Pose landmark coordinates
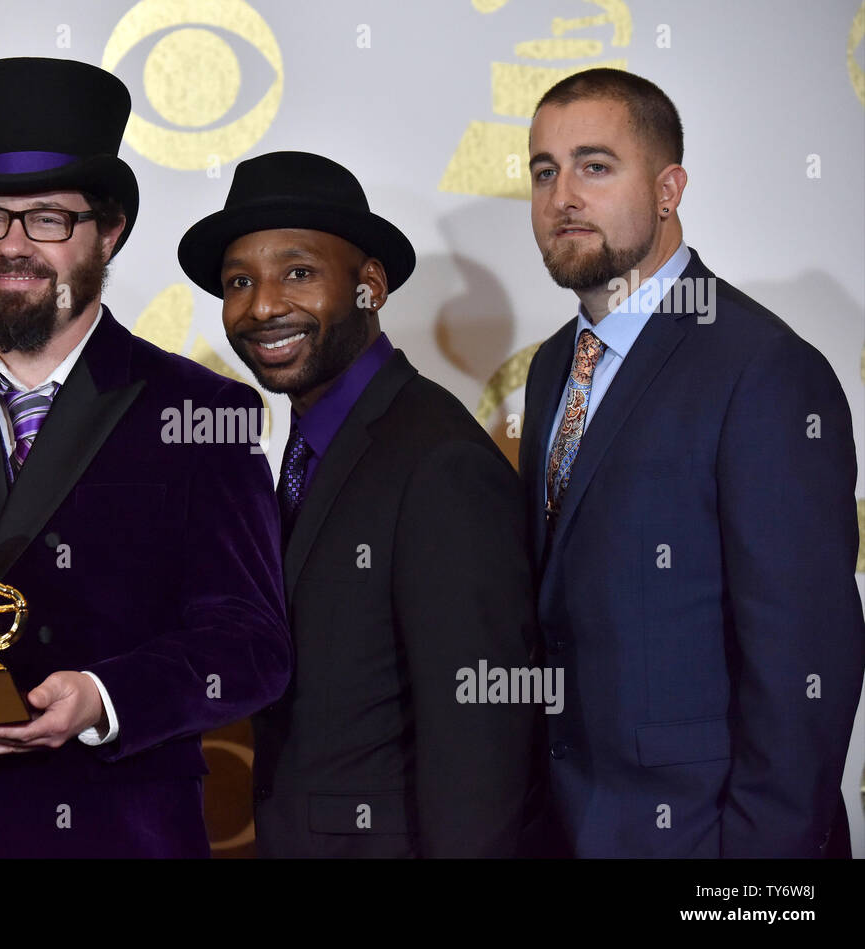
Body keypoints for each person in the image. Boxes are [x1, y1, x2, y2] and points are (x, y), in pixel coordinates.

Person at [0, 57, 291, 858]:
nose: (12, 246)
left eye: (47, 219)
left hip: (123, 835)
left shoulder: (205, 415)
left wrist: (102, 697)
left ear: (109, 231)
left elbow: (250, 645)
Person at [520, 67, 865, 857]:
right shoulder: (551, 368)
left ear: (669, 187)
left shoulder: (764, 367)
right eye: (545, 170)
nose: (562, 195)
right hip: (566, 828)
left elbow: (804, 662)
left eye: (595, 166)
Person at [178, 151, 539, 857]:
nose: (263, 306)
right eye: (238, 282)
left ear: (369, 285)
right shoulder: (303, 443)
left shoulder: (440, 461)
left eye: (299, 272)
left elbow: (480, 747)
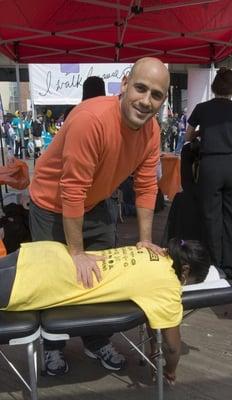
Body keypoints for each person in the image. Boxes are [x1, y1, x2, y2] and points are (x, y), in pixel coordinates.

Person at [29, 57, 170, 375]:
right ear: (124, 84)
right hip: (51, 204)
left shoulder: (152, 131)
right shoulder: (90, 119)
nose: (146, 101)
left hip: (96, 203)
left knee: (104, 277)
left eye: (156, 95)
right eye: (141, 88)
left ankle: (95, 341)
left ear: (163, 101)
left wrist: (145, 239)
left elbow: (147, 185)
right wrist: (76, 253)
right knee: (57, 278)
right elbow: (72, 191)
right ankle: (53, 346)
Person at [0, 239, 210, 385]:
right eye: (189, 282)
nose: (184, 286)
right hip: (39, 281)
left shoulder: (152, 251)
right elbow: (172, 347)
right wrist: (170, 370)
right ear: (185, 271)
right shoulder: (168, 285)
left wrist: (152, 352)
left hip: (43, 254)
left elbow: (155, 322)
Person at [185, 67, 232, 279]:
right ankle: (231, 267)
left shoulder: (202, 108)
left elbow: (187, 137)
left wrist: (203, 132)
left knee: (211, 216)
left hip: (210, 164)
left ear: (214, 88)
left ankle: (215, 265)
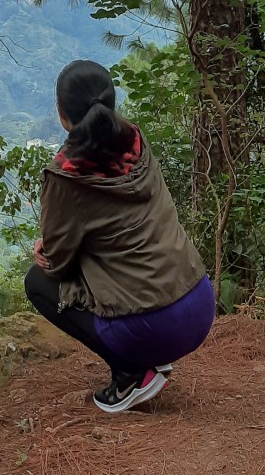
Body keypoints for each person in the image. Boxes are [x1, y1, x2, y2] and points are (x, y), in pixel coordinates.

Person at [24, 59, 215, 414]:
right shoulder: (135, 140)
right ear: (110, 103)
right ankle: (147, 357)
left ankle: (130, 373)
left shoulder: (65, 177)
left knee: (38, 281)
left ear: (62, 114)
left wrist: (47, 250)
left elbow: (60, 265)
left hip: (155, 324)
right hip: (199, 301)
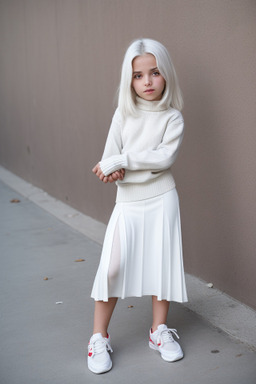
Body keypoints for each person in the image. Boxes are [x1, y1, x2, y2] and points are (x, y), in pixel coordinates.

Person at [88, 38, 188, 374]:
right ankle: (98, 337)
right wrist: (113, 169)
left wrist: (123, 161)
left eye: (155, 73)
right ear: (128, 80)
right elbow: (109, 158)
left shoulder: (173, 118)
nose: (147, 81)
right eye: (138, 75)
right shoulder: (123, 114)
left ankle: (158, 331)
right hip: (128, 203)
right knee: (113, 268)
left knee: (162, 266)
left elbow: (163, 158)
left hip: (162, 199)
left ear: (166, 75)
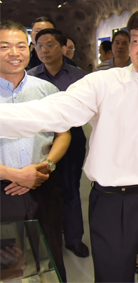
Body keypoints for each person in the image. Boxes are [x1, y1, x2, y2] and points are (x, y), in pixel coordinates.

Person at [0, 8, 138, 282]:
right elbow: (50, 112)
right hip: (112, 202)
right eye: (137, 40)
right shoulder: (103, 84)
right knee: (112, 277)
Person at [0, 20, 71, 281]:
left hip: (43, 184)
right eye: (4, 46)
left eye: (21, 46)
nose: (14, 53)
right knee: (8, 264)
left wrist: (46, 166)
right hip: (3, 189)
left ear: (29, 48)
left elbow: (63, 134)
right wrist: (14, 174)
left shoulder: (46, 90)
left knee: (50, 255)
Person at [28, 28, 90, 258]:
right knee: (41, 189)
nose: (44, 50)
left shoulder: (80, 77)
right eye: (39, 46)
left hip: (72, 139)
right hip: (40, 140)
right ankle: (45, 239)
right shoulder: (30, 77)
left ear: (63, 48)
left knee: (70, 187)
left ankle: (73, 239)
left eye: (50, 45)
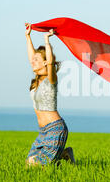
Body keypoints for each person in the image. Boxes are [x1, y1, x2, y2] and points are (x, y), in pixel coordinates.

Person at [24, 22, 75, 169]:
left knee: (38, 165)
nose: (32, 62)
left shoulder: (51, 79)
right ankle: (64, 154)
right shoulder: (37, 81)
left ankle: (61, 155)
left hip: (55, 128)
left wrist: (47, 41)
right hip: (43, 132)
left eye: (37, 60)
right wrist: (28, 37)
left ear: (45, 62)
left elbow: (51, 63)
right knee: (29, 164)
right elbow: (31, 57)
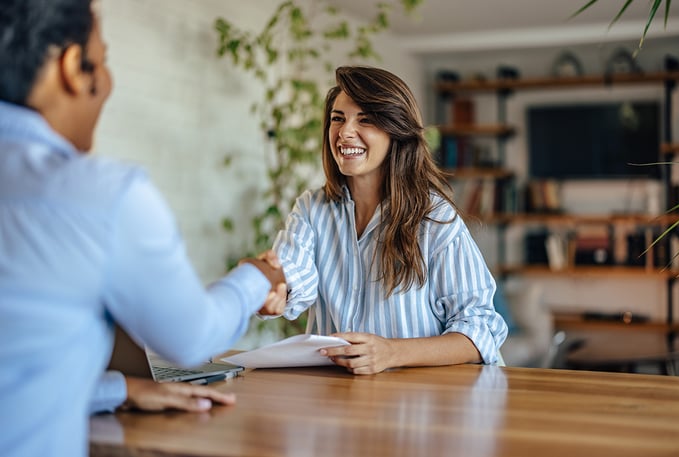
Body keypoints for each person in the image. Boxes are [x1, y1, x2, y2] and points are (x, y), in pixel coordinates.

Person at [0, 1, 285, 456]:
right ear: (75, 67)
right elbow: (191, 337)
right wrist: (259, 276)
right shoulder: (102, 195)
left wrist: (119, 390)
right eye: (104, 58)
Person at [268, 66, 508, 374]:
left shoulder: (433, 218)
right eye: (338, 118)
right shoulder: (312, 208)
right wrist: (269, 288)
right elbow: (290, 272)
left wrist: (391, 353)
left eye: (365, 120)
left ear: (396, 131)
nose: (345, 132)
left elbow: (481, 331)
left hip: (419, 406)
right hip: (339, 397)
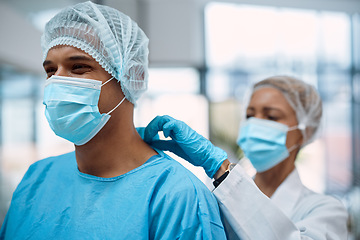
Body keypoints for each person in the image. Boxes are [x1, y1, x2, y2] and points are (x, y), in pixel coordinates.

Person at [0, 2, 227, 239]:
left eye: (78, 67)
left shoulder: (175, 195)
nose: (57, 82)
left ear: (131, 76)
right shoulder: (37, 178)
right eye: (50, 70)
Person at [144, 76, 349, 239]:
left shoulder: (325, 210)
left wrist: (219, 167)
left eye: (271, 116)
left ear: (305, 130)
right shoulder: (220, 198)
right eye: (250, 115)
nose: (255, 125)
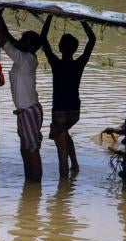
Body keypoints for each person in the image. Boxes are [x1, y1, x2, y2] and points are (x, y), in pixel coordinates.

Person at [0, 10, 43, 182]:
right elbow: (9, 38)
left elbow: (4, 42)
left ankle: (35, 186)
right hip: (24, 111)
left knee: (32, 151)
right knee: (25, 150)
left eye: (25, 40)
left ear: (31, 46)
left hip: (29, 111)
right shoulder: (24, 56)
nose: (20, 42)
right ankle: (30, 186)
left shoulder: (26, 59)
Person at [40, 15, 96, 178]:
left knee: (61, 155)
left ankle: (63, 192)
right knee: (65, 136)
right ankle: (76, 165)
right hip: (74, 112)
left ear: (59, 47)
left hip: (60, 113)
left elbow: (43, 39)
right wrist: (82, 19)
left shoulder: (56, 64)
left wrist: (49, 17)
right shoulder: (78, 64)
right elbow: (92, 40)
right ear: (75, 49)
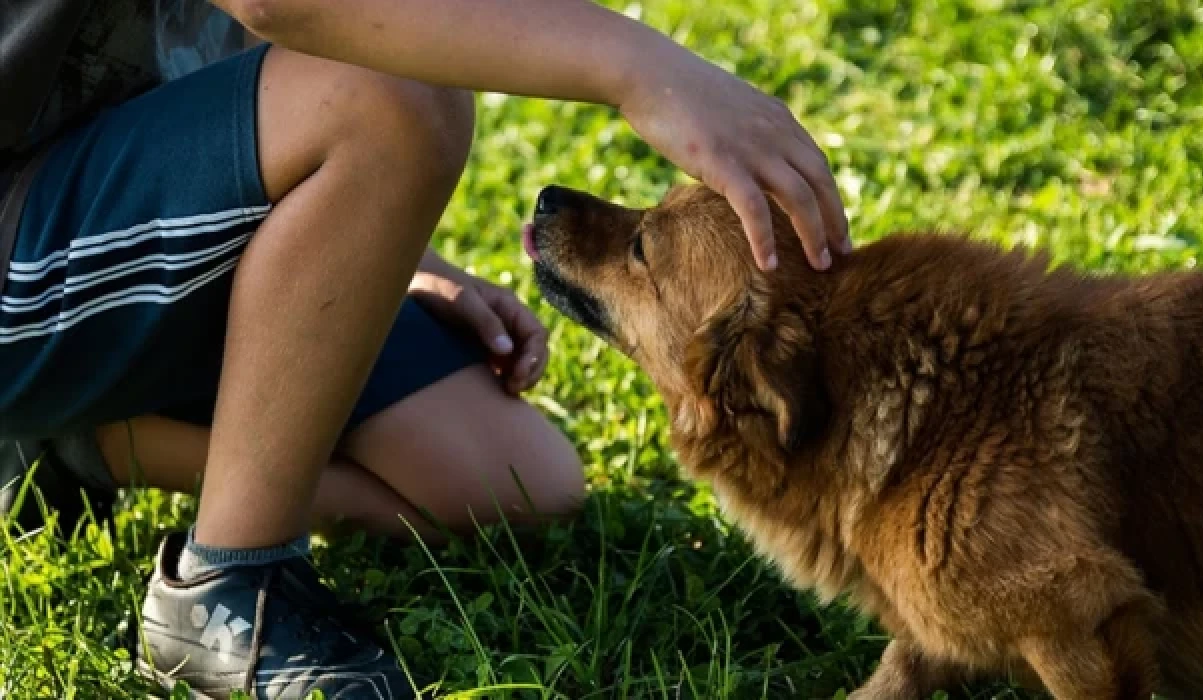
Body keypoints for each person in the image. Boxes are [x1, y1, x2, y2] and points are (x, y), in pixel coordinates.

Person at [0, 0, 850, 697]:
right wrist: (646, 72)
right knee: (401, 97)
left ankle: (77, 443)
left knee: (508, 480)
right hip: (18, 228)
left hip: (122, 204)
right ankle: (225, 587)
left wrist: (378, 244)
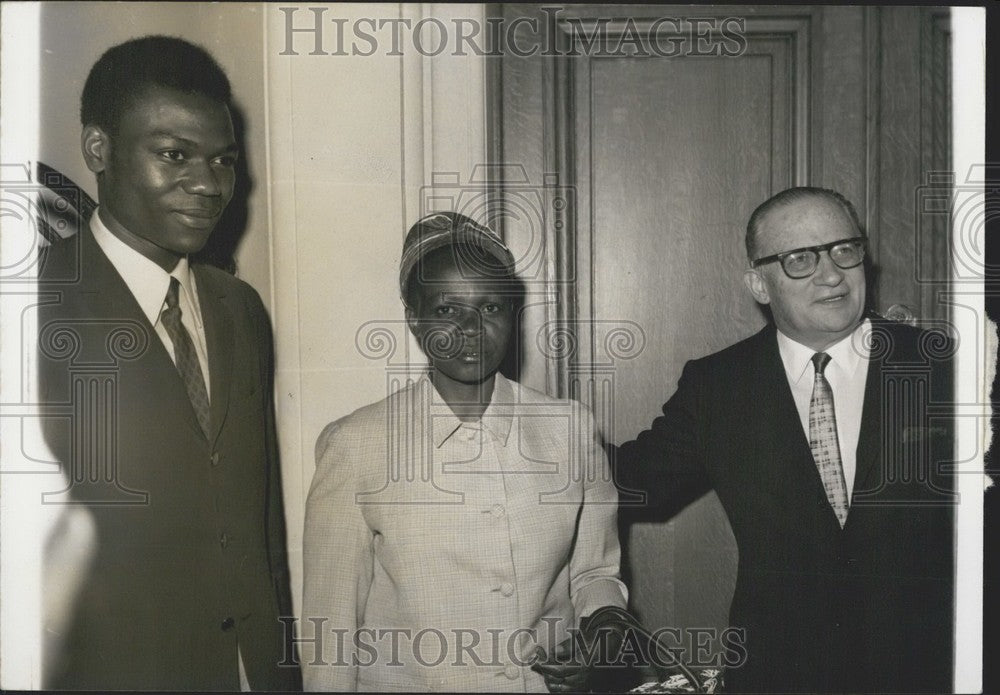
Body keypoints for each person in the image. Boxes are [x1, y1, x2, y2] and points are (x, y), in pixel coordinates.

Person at [36, 36, 300, 690]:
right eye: (174, 155)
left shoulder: (241, 308)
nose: (209, 185)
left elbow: (263, 531)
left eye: (223, 160)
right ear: (98, 150)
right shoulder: (36, 305)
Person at [615, 187, 954, 693]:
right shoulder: (719, 387)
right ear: (759, 283)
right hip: (779, 675)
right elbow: (630, 482)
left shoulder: (945, 366)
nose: (832, 274)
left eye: (845, 249)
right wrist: (522, 427)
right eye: (800, 259)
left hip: (930, 673)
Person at [301, 212, 629, 691]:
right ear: (414, 320)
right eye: (447, 310)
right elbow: (331, 632)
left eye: (490, 307)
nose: (472, 328)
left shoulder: (570, 429)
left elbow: (595, 573)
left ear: (512, 315)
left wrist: (602, 630)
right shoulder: (356, 446)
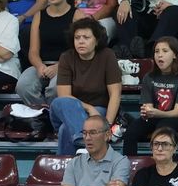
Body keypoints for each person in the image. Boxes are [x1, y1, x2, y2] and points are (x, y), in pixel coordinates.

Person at [49, 18, 123, 156]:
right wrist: (89, 108)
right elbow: (64, 96)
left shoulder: (107, 56)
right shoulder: (66, 57)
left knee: (65, 130)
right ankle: (83, 140)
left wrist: (106, 126)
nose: (81, 41)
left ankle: (67, 169)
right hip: (73, 110)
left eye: (86, 37)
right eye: (77, 38)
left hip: (99, 111)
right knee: (60, 102)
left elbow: (115, 94)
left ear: (96, 40)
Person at [14, 0, 81, 108]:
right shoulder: (39, 15)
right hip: (42, 64)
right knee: (23, 86)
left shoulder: (77, 15)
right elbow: (33, 51)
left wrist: (59, 67)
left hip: (68, 65)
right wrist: (39, 66)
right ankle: (43, 116)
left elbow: (80, 50)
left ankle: (54, 120)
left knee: (55, 89)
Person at [122, 37, 178, 156]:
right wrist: (146, 112)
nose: (160, 55)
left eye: (165, 51)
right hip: (155, 117)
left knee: (161, 130)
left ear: (174, 54)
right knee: (131, 132)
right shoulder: (149, 77)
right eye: (156, 51)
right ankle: (129, 167)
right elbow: (148, 107)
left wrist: (157, 113)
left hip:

» Exercise
Could you restate, word for word, the lines above from the one with "right knee: (57, 278)" to the one with "right ankle: (231, 267)", both included?

» Task result
right knee: (57, 278)
right elbow: (72, 191)
right ankle: (53, 346)
Person at [0, 239, 210, 385]:
right eye: (189, 282)
nose: (184, 286)
right hip: (39, 281)
left shoulder: (152, 251)
right elbow: (172, 347)
right wrist: (170, 370)
right ear: (185, 271)
right shoulder: (168, 285)
left wrist: (152, 352)
left hip: (43, 254)
left elbow: (155, 322)
Person at [185, 67, 232, 279]:
right ankle: (231, 267)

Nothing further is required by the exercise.